Given entries:

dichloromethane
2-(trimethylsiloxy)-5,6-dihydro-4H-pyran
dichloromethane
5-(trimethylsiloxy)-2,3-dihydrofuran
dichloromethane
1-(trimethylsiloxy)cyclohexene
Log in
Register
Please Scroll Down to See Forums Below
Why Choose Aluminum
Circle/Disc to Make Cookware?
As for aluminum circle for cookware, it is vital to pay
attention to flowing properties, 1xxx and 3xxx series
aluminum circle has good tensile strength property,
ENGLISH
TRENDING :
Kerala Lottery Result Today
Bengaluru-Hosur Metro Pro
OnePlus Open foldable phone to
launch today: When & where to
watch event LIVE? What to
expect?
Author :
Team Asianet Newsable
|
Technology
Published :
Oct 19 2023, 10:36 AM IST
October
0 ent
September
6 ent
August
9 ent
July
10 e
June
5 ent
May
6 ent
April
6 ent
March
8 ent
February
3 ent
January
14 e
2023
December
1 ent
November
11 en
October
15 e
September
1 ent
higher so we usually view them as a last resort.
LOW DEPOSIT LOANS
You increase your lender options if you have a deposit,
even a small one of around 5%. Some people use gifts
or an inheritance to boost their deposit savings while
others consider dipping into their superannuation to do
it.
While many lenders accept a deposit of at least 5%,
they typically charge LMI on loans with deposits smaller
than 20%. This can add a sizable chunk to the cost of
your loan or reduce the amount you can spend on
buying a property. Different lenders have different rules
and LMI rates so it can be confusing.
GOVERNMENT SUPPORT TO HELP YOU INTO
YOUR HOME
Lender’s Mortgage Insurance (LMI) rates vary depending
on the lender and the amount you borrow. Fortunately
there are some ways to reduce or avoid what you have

Aim of the task:
Can you format the lines of the items, starting at the first line and ending at the line that contains "Circle/Disc to Make Cookware?", as a Markdown table with the columns Row and Item line, numbering each row and leaving out any blank lines?

Answer section:
| Row | Item line |
|---|---|
| 1 | dichloromethane |
| 2 | 2-(trimethylsiloxy)-5,6-dihydro-4H-pyran |
| 3 | dichloromethane |
| 4 | 5-(trimethylsiloxy)-2,3-dihydrofuran |
| 5 | dichloromethane |
| 6 | 1-(trimethylsiloxy)cyclohexene |
| 7 | Log in |
| 8 | Register |
| 9 | Please Scroll Down to See Forums Below |
| 10 | Why Choose Aluminum |
| 11 | Circle/Disc to Make Cookware? |